The setting for The Indian Mummy Mystery is the Rocking O Ranch in southwestern Colorado, some 45 minutes away from Mesa Verde National Park with its grand array of prehistoric cliff dwellings. The ranch, once run by Lyman Cutler, has been converted to a tourist destination of rental cottages for summer tourists. Lanky 15 year old Joe Cutler whiles away his summer helping his mother and her father Lyman Cutler operate the Rocking O guest cottages, along with his younger buddy Denny Grogan. They are soon joined by Harold “Huff” Hanson, a tenderfoot visitor from Denver, whose over-protective mother would, if she could, protect Huff from any and all dangers—and any and all fun, too.
The three boys discover a common thirst for adventure and Huff’s hobby of collecting rocks, minerals and artifacts of all kinds lead them to excavate at the nearby Canary City, a ghost town that burned to the ground in the late 19th Century. Their discoveries in the ruins of the Swink General Store are meagre to say the least, but they trigger Grandpa Cutler’s memories of his greatest adventure when he was about grandson Joe’s age and already a working cowhand. Like many of his contemporaries, Lyman searched the ruins of nearby the Mesa Verde cliff dwellings, seeking artifacts—in fact, looting the site—that could be sold for hard cash. On this particular day, Grandpa had discovered some intact pottery and the mummified remains of an ancient cliff dweller. He was set upon by rustlers and horse thieves—likely members of the infamous (and historically true) Stockton-Eskridge gang that terrorized southwestern Colorado in the 1880s and were known to hang out around Swink’s General Store in Canary City.
When Grandpa Cutler takes the boys to Mesa Verde to show them where he found the mummy and where the outlaws had held him up, the three adventurous boys, led by Joe, determine that they will hunt down the missing mummy if it’s the last thing they do—which it very nearly comes to that as they experience a very real and literal cliffhanger.

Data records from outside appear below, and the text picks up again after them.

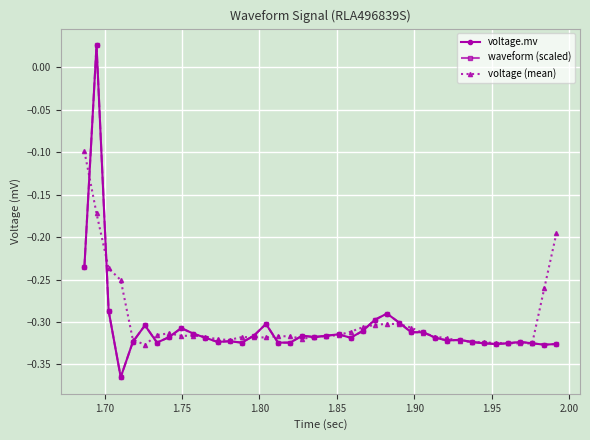

At how many categories does at least one series exceed 0?

1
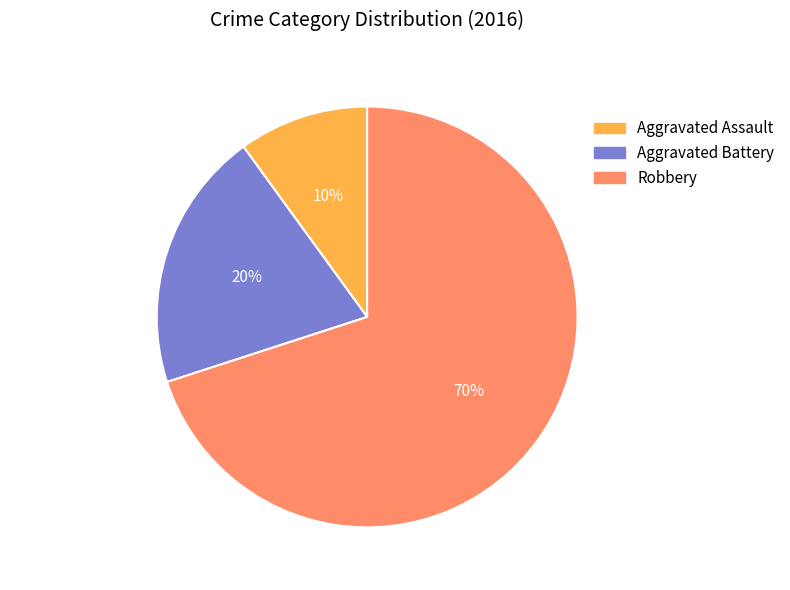

What is the smallest slice in the pie chart?

Aggravated Assault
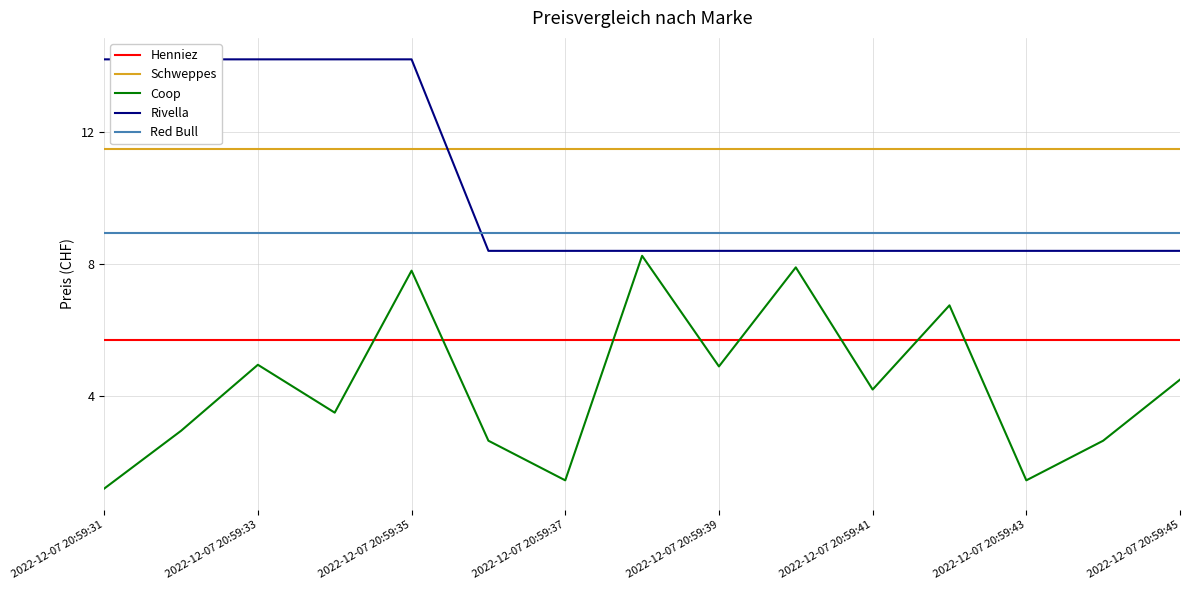

True or false: Coop and Schweppes cross at least once.

False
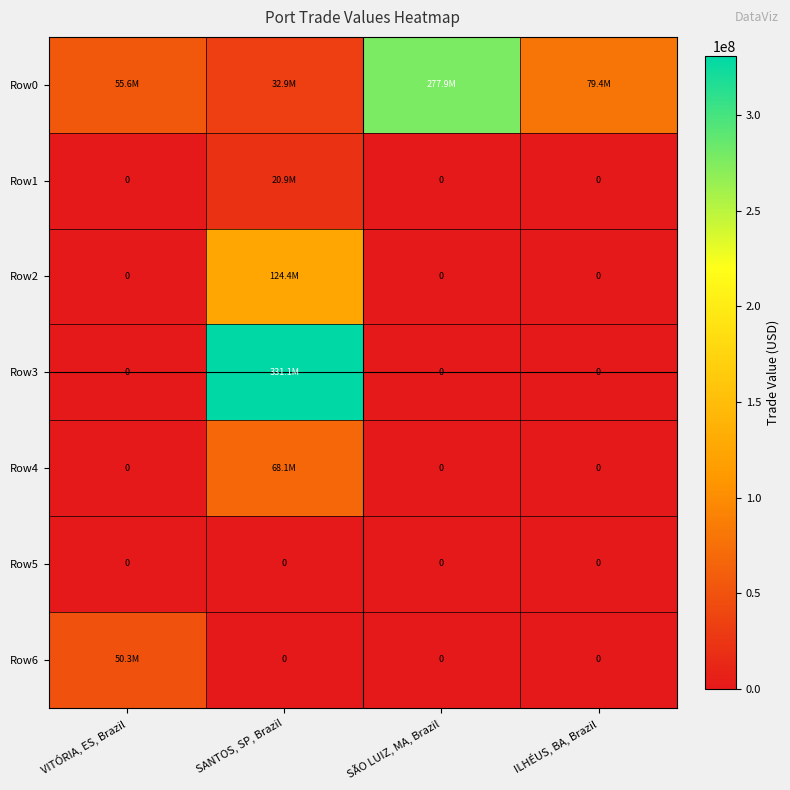

At which category is the sum across all series the highest?

SANTOS, SP, Brazil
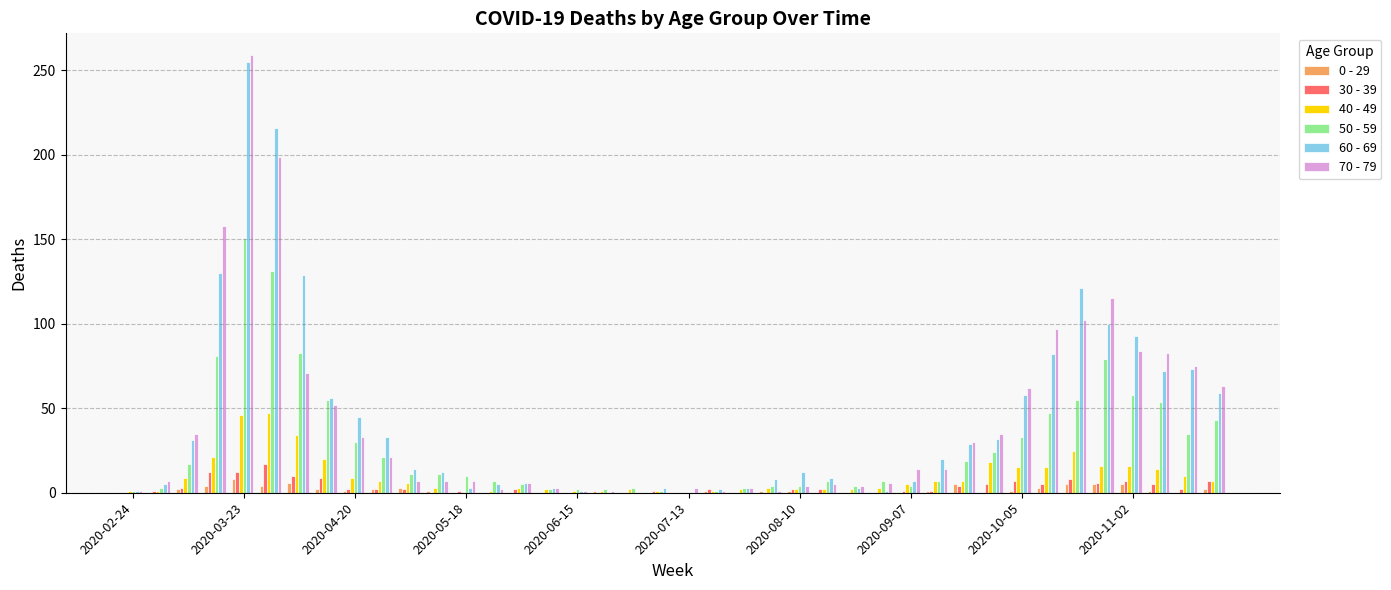

What is the greatest value displayed?

259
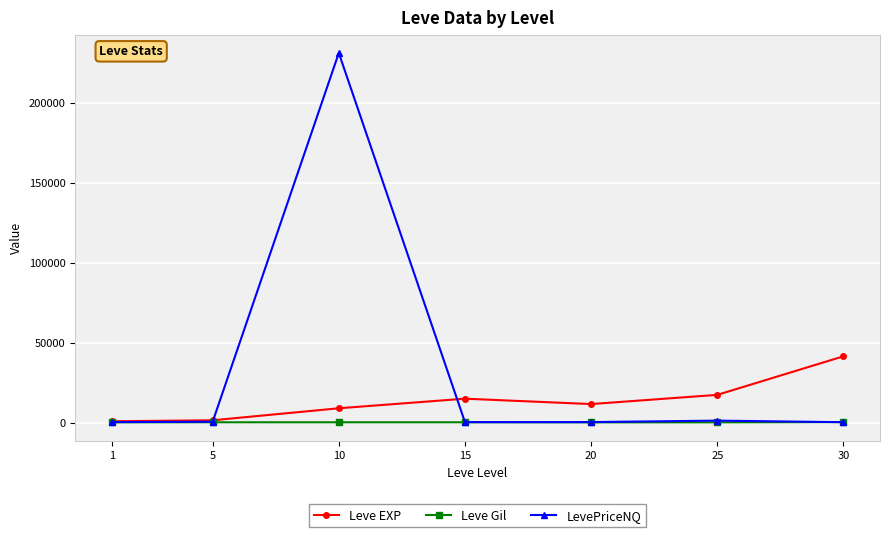

What is the maximum value for Leve EXP?

41410.0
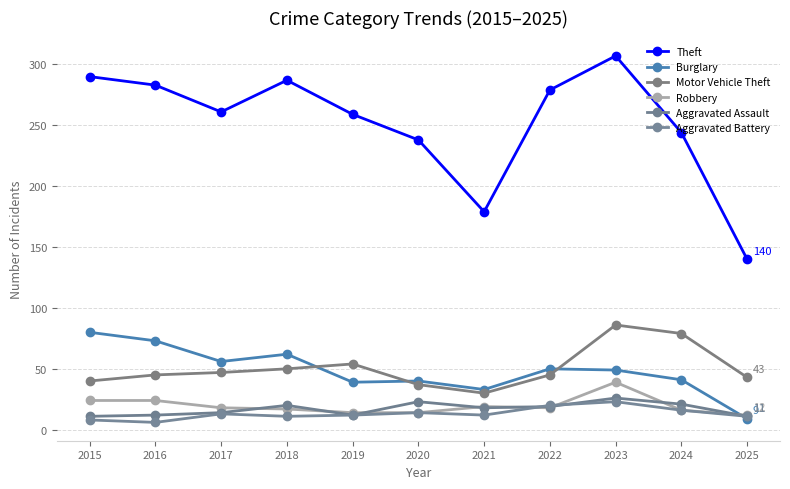

What is the maximum value shown in the chart?

307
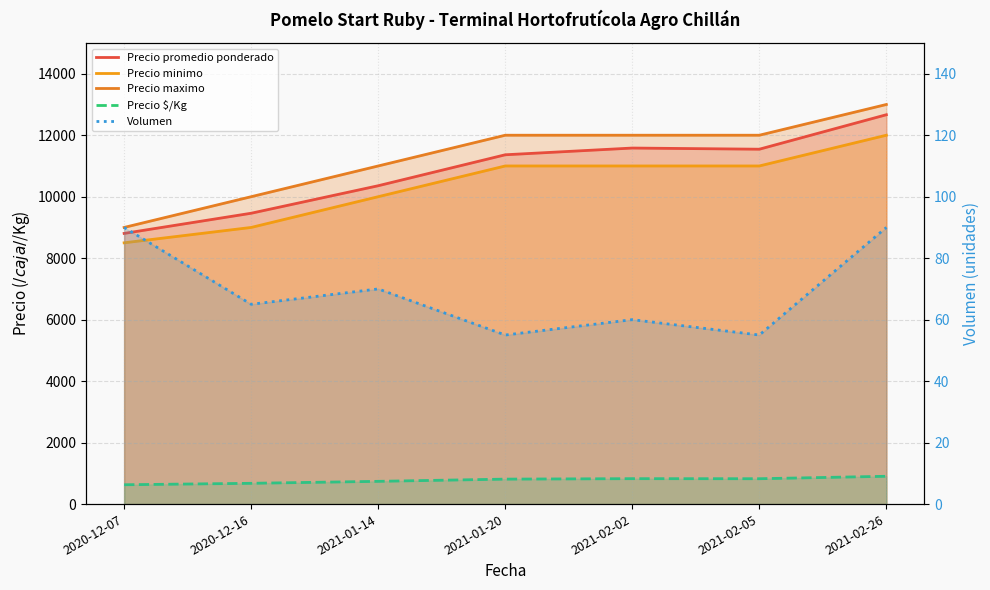

What is the label of the 7th point from the right?

2020-12-07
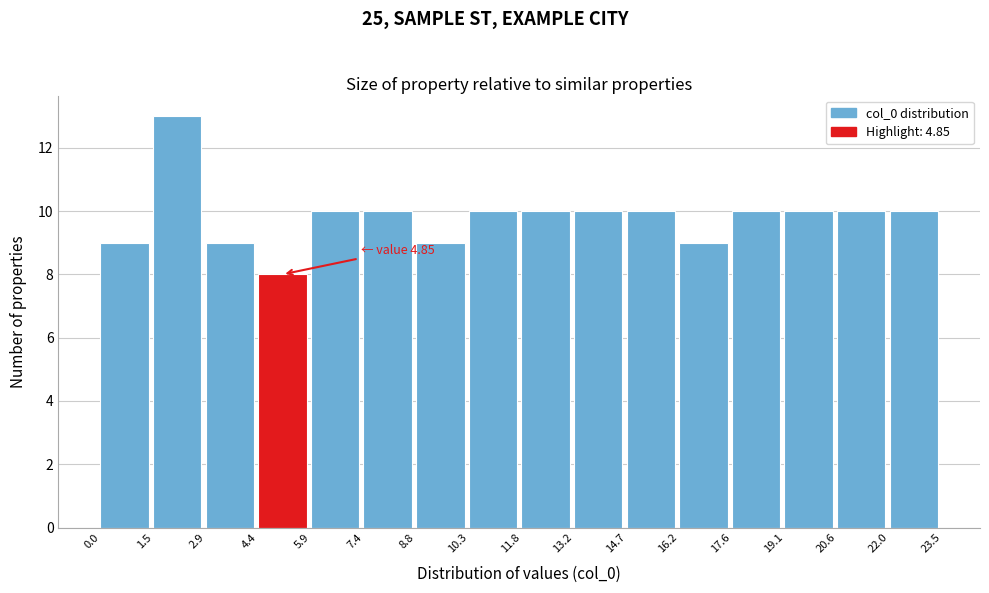

Over which range of the x-axis is the bar tallest?

1.5 to 2.9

This is a lovely tale of high adventure and derring-do, told by a master storyteller. I don’t know if the very obvious old-fashioned nature of the story and the characters would be appealing to young readers today, but I hope so. The book is not only a mystery but it’s something of a time capsule that captures some of the essence of the 1950s. Some publishers have chosen the update and modernize their offerings, e.g., the Hardy Boys and Nancy Drew, to make them “relevant” to today’s young readers. Taylor Trade Publishers, I’m pleased to note, have chosen not to do so. There are no cellphones or video games—I’m not certain television is even mentioned—and soda pop costs ten cents and Joe buys a jalopy to work on for $30! But what comes through in a very contemporary way is Troy Nesbit/Franklin Folsom’s very progressive views on the stewardship of our country’s cultural patrimony—a lesson the boys learn in a very natural and non-polemical way.
Four trowels for this trip into the literary past—whether it be a journey taken by a youthful reader of today or a now-“mature” reader returning to his or her youth for a few hours!